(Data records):

((

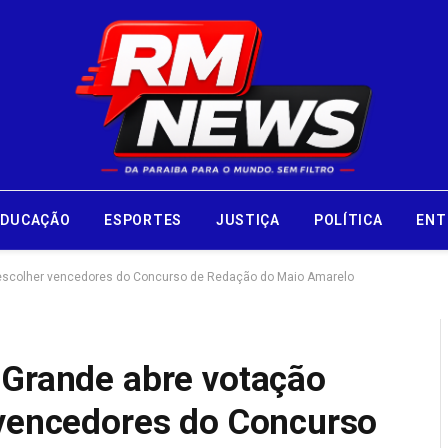
EDUCAÇÃO
ESPORTES
JUSTIÇA
POLÍTICA
ENT
a escolher vencedores do Concurso de Redação do Maio Amarelo
 Grande abre votação
 vencedores do Concurso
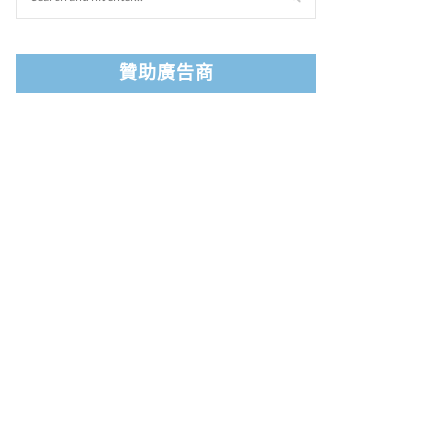
贊助廣告商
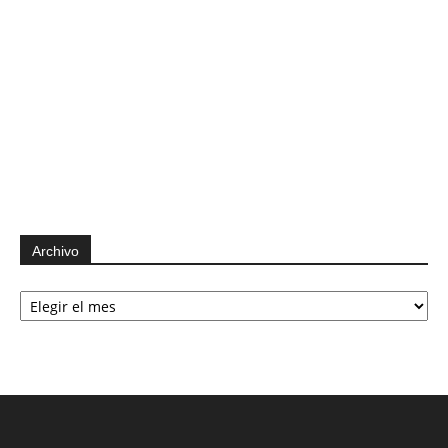
Archivo
Archivo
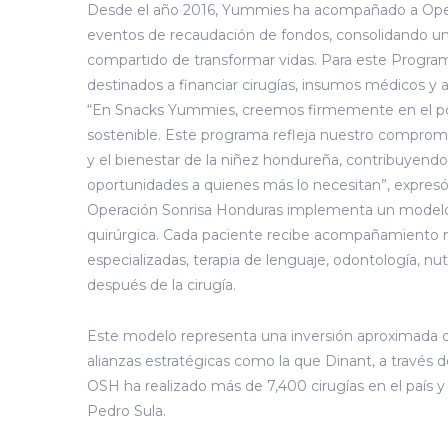
Desde el año 2016, Yummies ha acompañado a Opera
eventos de recaudación de fondos, consolidando una
compartido de transformar vidas. Para este Program
destinados a financiar cirugías, insumos médicos y a
“En Snacks Yummies, creemos firmemente en el pode
sostenible. Este programa refleja nuestro compromi
y el bienestar de la niñez hondureña, contribuyendo
oportunidades a quienes más lo necesitan”, expres
Operación Sonrisa Honduras implementa un modelo d
quirúrgica. Cada paciente recibe acompañamiento mu
especializadas, terapia de lenguaje, odontología, nu
después de la cirugía.
Este modelo representa una inversión aproximada de
alianzas estratégicas como la que Dinant, a través 
OSH ha realizado más de 7,400 cirugías en el país 
Pedro Sula.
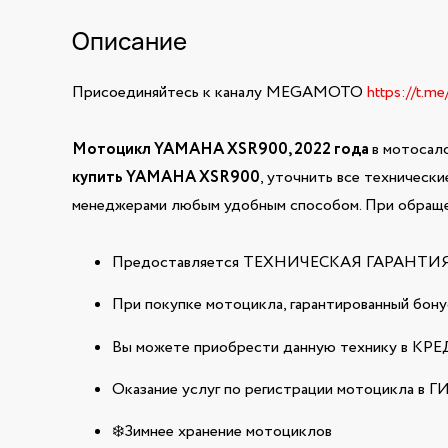
Описание
Присоединяйтесь к каналу MEGAMOTO
https://t.m
Мотоцикл YAMAHA XSR900, 2022 года
в мотосал
купить YAMAHA XSR900
, уточнить все техническ
менеджерами любым удобным способом. При обращен
Предоставляется ТЕХНИЧЕСКАЯ ГАРАНТИЯ н
При покупке мотоцикла, гарантированный бонус
Вы можете приобрести данную технику в КРЕДИ
Оказание услуг по регистрации мотоцикла в 
❄️Зимнее хранение мотоциклов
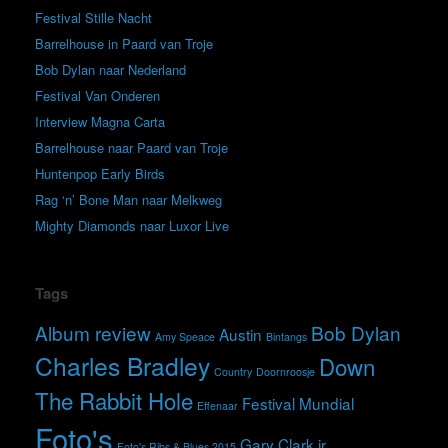
Festival Stille Nacht
Barrelhouse in Paard van Troje
Bob Dylan naar Nederland
Festival Van Onderen
Interview Magna Carta
Barrelhouse naar Paard van Troje
Huntenpop Early Birds
Rag ‘n’ Bone Man naar Melkweg
Mighty Diamonds naar Luxor Live
Tags
Album review
Bob Dylan
Austin
Amy Speace
Bintangs
Charles Bradley
Down
Country
Doornroosje
The Rabbit Hole
Festival Mundial
Effenaar
Foto's
Gary Clark jr.
Foto's Ribs & Blues 2015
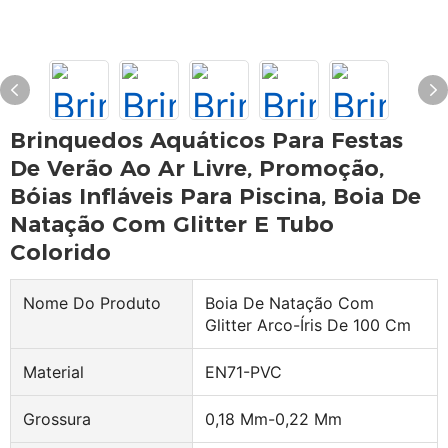
Brinquedos Aquáticos Para Festas
De Verão Ao Ar Livre, Promoção,
Bóias Infláveis ​​para Piscina, Boia De
Natação Com Glitter E Tubo
Colorido
Nome Do Produto
Boia De Natação Com
Glitter Arco-Íris De 100 Cm
Material
EN71-PVC
Grossura
0,18 Mm-0,22 Mm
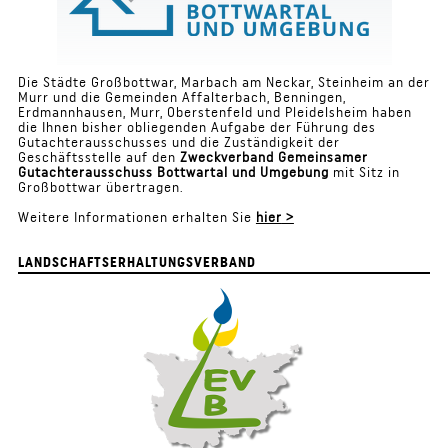
Die Städte Großbottwar, Marbach am Neckar, Steinheim an der
Murr und die Gemeinden Affalterbach, Benningen,
Erdmannhausen, Murr, Oberstenfeld und Pleidelsheim haben
die Ihnen bisher obliegen­den Aufgabe der Führung des
Gutachterausschusses und die Zuständigkeit der
Geschäftsstelle auf den
Zweckverband Gemeinsamer
Gutachterausschuss Bottwartal und Umgebung
mit Sitz in
Großbottwar übertragen.
Weitere Informationen erhalten Sie
hier
>
LANDSCHAFTSERHALTUNGSVERBAND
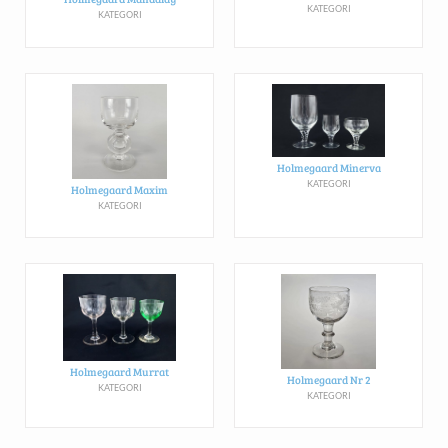
KATEGORI
KATEGORI
Holmegaard Minerva
KATEGORI
Holmegaard Maxim
KATEGORI
Holmegaard Murrat
Holmegaard Nr 2
KATEGORI
KATEGORI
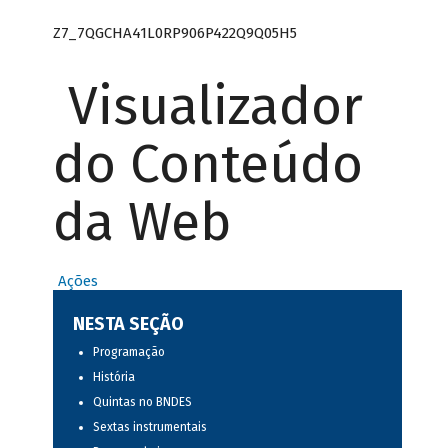
Z7_7QGCHA41L0RP906P422Q9Q05H5
Visualizador
do Conteúdo
da Web
Ações
NESTA SEÇÃO
Programação
História
Quintas no BNDES
Sextas instrumentais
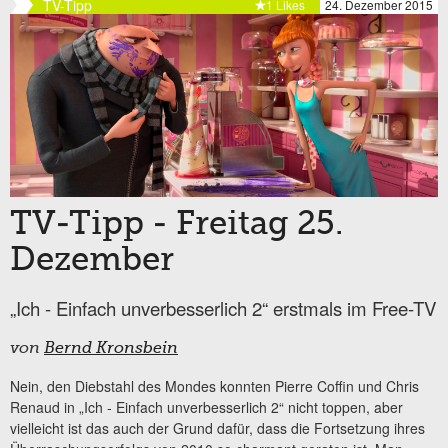
TV-Tipp
1 Likes
24. Dezember 2015
TV-Tipp - Freitag 25.
Dezember
„Ich - Einfach unverbesserlich 2“ erstmals im Free-TV
von
Bernd Kronsbein
Nein, den Diebstahl des Mondes konnten Pierre Coffin und Chris
Renaud in „Ich - Einfach unverbesserlich 2“ nicht toppen, aber
vielleicht ist das auch der Grund dafür, dass die Fortsetzung ihres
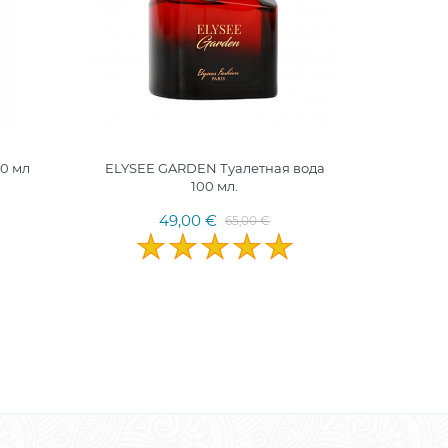
ФРАН
0 мл
ELYSEE GARDEN Туалетная вода
Magic Li
100 мл.
49,00 €
65,00 €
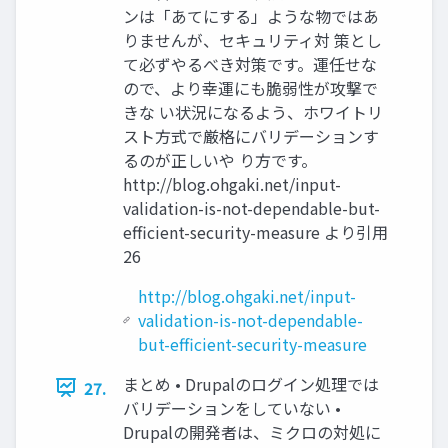
ンは「あてにする」ような物ではあ
りませんが、セキュリティ対 策とし
て必ずやるべき対策です。運任せな
ので、より幸運にも脆弱性が攻撃で
きな い状況になるよう、ホワイトリ
スト方式で厳格にバリデーションす
るのが正しいや り方です。
http://blog.ohgaki.net/input-
validation-is-not-dependable-but-
efficient-security-measure より引用
26
http://blog.ohgaki.net/input-
validation-is-not-dependable-
but-efficient-security-measure
まとめ • Drupalのログイン処理では
27.
バリデーションをしていない •
Drupalの開発者は、ミクロの対処に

))

(What to do): Reproduce exactly the lines of the data above that run from the line with "Großbottwar übertragen." down to the line with "Bernd Kronsbein", both ends included. Pictures do not belong in the copy.

(Written answer):
Großbottwar übertragen.
Weitere Informationen erhalten Sie
hier
>
LANDSCHAFTSERHALTUNGSVERBAND
KATEGORI
KATEGORI
Holmegaard Minerva
KATEGORI
Holmegaard Maxim
KATEGORI
Holmegaard Murrat
Holmegaard Nr 2
KATEGORI
KATEGORI
Z7_7QGCHA41L0RP906P422Q9Q05H5
Visualizador
do Conteúdo
da Web
Ações
NESTA SEÇÃO
Programação
História
Quintas no BNDES
Sextas instrumentais
TV-Tipp
1 Likes
24. Dezember 2015
TV-Tipp - Freitag 25.
Dezember
„Ich - Einfach unverbesserlich 2“ erstmals im Free-TV
von
Bernd Kronsbein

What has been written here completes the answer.